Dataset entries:
◇ ◇ ◇
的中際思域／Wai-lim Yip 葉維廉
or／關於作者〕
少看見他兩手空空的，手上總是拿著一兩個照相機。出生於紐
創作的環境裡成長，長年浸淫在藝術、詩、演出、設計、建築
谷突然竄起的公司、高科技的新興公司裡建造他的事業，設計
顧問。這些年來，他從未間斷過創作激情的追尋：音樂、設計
◇ ◇ ◇
| WHAT TO DO |
The full set of entries must be printed again without any alteration.

| ANSWER TO THIS TASK |
的中際思域／Wai-lim Yip 葉維廉
or／關於作者〕
少看見他兩手空空的，手上總是拿著一兩個照相機。出生於紐
創作的環境裡成長，長年浸淫在藝術、詩、演出、設計、建築
谷突然竄起的公司、高科技的新興公司裡建造他的事業，設計
顧問。這些年來，他從未間斷過創作激情的追尋：音樂、設計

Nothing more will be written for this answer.